As shown in the figure: Prove that $a^2+b^2=c^2$
I add the letters to your points
Using Theorem of Sine, we get $$\frac{a}{\sin 30^\circ}=\frac{BD}{\sin(10^\circ+40^\circ)}=\frac{BD}{\sin 50^\circ}$$ $$\frac{BD}{\sin 40^\circ}=\frac{BA}{\sin(30^\circ+20^\circ+50^\circ)}=\frac{BA}{\sin 100^\circ}$$ so we get $$a=\left(\frac{BA\cdot\sin 30^\circ}{\sin 100^\circ\sin 50^\circ}\right)\cdot\sin 40^\circ$$ Also we have $$\frac{b}{\sin 30^\circ}=\frac{BE}{\sin(10^\circ+40^\circ+30^\circ)}=\frac{BE}{\sin 80^\circ}$$ because $\angle BAE=\angle BEA=70^\circ$, we have $$BE=BA$$ so we get $$b=\frac{BA\cdot\sin 30^\circ}{\sin 80^\circ}=\frac{BA\cdot\sin 30^\circ\cdot\sin 50^\circ}{\sin 100^\circ\cdot\sin 50^\circ}=\left(\frac{BA\cdot\sin 30^\circ}{\sin 100^\circ\sin 50^\circ}\right)\cdot\cos 40^\circ$$ Finally, we have $$\frac{c}{\sin 30^\circ}=\frac{BC}{\sin(10^\circ+40^\circ+30^\circ+20^\circ)}=\frac{BC}{\sin 100^\circ}$$ $$BC=\frac{BA}{\sin 50^\circ}$$ So, we have $$c=\frac{BA\cdot\sin 30^\circ}{\sin 100^\circ\sin 50^\circ}$$
Since $$\sin^2 40^\circ+\cos^2 40^\circ=1$$
So we have $$a^2+b^2=c^2$$
I thought that this problem should be solvable without using trigonometry.

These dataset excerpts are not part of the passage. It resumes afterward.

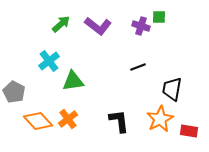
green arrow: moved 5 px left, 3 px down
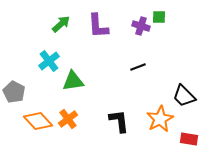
purple L-shape: rotated 48 degrees clockwise
black trapezoid: moved 12 px right, 7 px down; rotated 55 degrees counterclockwise
red rectangle: moved 8 px down
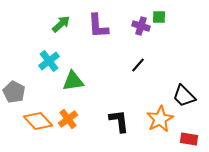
black line: moved 2 px up; rotated 28 degrees counterclockwise
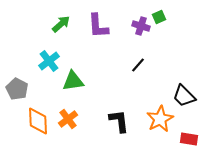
green square: rotated 24 degrees counterclockwise
gray pentagon: moved 3 px right, 3 px up
orange diamond: rotated 40 degrees clockwise
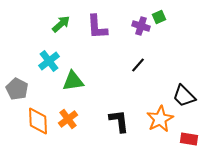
purple L-shape: moved 1 px left, 1 px down
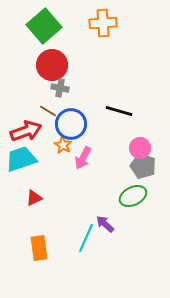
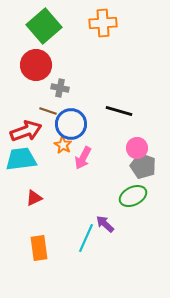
red circle: moved 16 px left
brown line: rotated 12 degrees counterclockwise
pink circle: moved 3 px left
cyan trapezoid: rotated 12 degrees clockwise
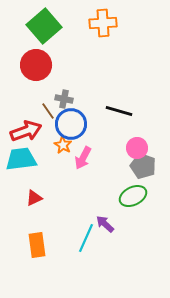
gray cross: moved 4 px right, 11 px down
brown line: rotated 36 degrees clockwise
orange rectangle: moved 2 px left, 3 px up
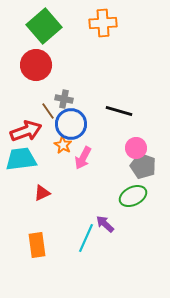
pink circle: moved 1 px left
red triangle: moved 8 px right, 5 px up
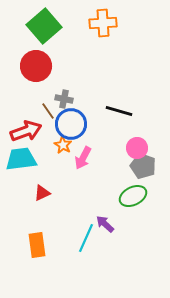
red circle: moved 1 px down
pink circle: moved 1 px right
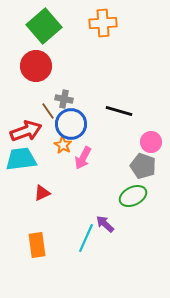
pink circle: moved 14 px right, 6 px up
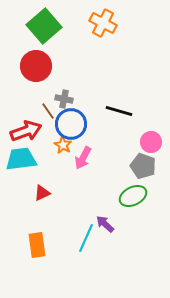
orange cross: rotated 32 degrees clockwise
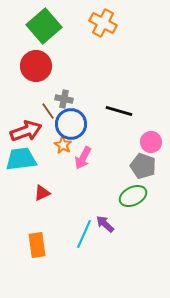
cyan line: moved 2 px left, 4 px up
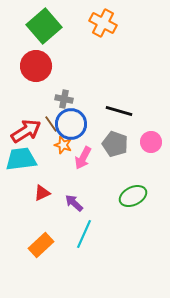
brown line: moved 3 px right, 13 px down
red arrow: rotated 12 degrees counterclockwise
orange star: rotated 12 degrees counterclockwise
gray pentagon: moved 28 px left, 22 px up
purple arrow: moved 31 px left, 21 px up
orange rectangle: moved 4 px right; rotated 55 degrees clockwise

Here's a hint for a geometric solution:
Draw the segment $DG$ and let $B'$ be the intersection of the line through $AE$ and the perpendicular line to $DG$. I claim that the triangle $DB'G$ has sides of length $a,b,c$, so $c^2 = a^2 + b^2$ by the Pythagorean theorem.
Since geometry is hard to communicate, I think it is better to let you figure this out on your own.